▶ [Your goal]: Print each record below precisely, with every picture left out of the copy.

Segment Open

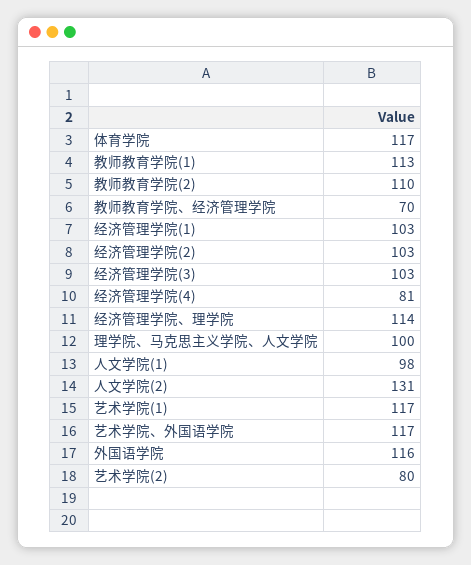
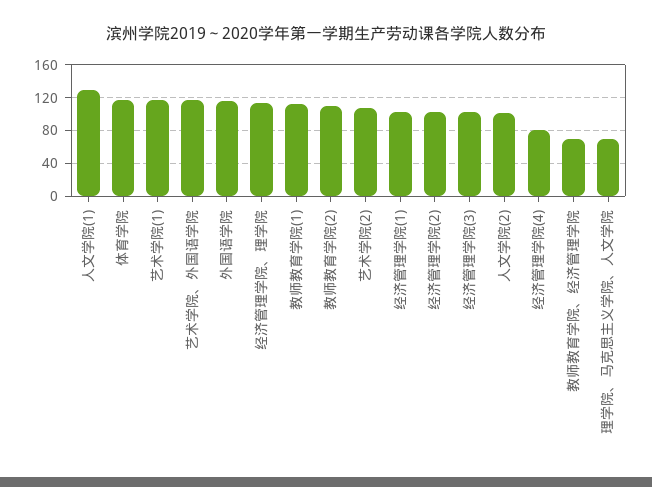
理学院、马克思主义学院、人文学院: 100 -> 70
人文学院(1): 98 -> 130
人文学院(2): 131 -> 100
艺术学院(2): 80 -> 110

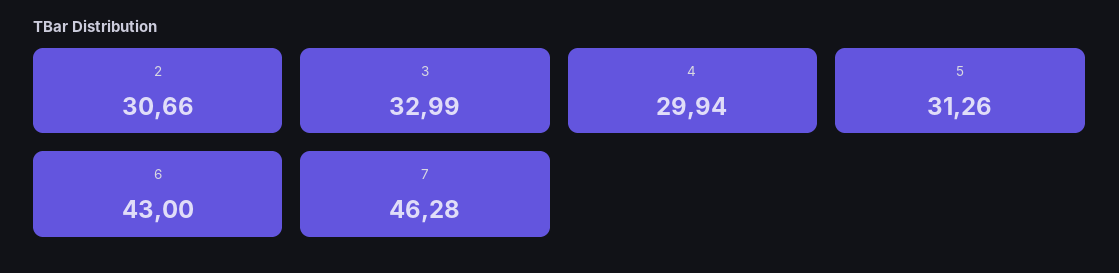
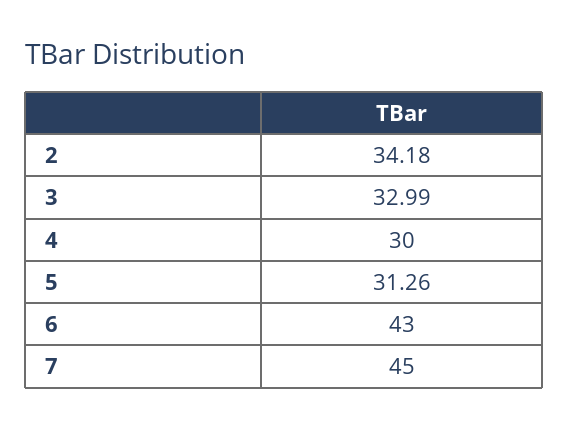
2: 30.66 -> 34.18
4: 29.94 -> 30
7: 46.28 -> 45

Segment Closed

▶ [Your response]:
理学院、马克思主义学院、人文学院: 100 -> 70
人文学院(1): 98 -> 130
人文学院(2): 131 -> 100
艺术学院(2): 80 -> 110

2: 30.66 -> 34.18
4: 29.94 -> 30
7: 46.28 -> 45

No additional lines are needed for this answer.